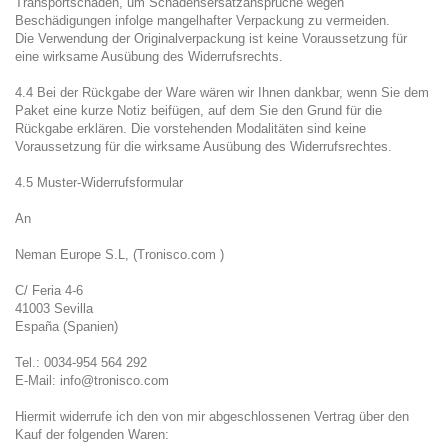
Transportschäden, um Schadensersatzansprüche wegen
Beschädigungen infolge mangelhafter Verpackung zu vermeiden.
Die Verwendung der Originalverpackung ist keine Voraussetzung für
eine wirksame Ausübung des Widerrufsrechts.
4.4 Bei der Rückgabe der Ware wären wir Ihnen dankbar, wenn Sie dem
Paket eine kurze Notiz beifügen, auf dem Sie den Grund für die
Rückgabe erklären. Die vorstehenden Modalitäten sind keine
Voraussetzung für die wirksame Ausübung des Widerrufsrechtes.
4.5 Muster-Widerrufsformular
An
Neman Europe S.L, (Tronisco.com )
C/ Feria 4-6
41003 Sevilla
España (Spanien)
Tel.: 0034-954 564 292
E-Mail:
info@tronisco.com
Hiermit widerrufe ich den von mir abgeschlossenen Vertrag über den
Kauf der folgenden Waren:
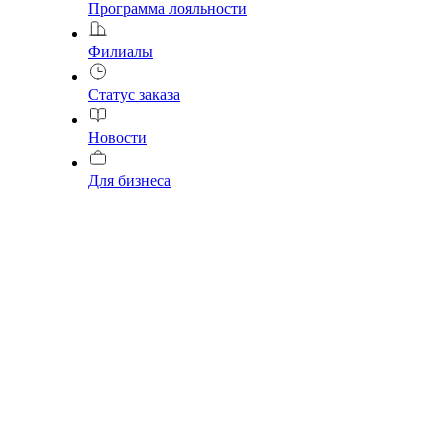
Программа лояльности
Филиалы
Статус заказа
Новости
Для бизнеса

• TASK BRIEF: Precisely the lines from the one containing "Hiermit widerrufe ich" to the end of the data above, both included, should be printed; leave the pictures out.

• ANSWER SECTION:
Hiermit widerrufe ich den von mir abgeschlossenen Vertrag über den
Kauf der folgenden Waren:
Программа лояльности
Филиалы
Статус заказа
Новости
Для бизнеса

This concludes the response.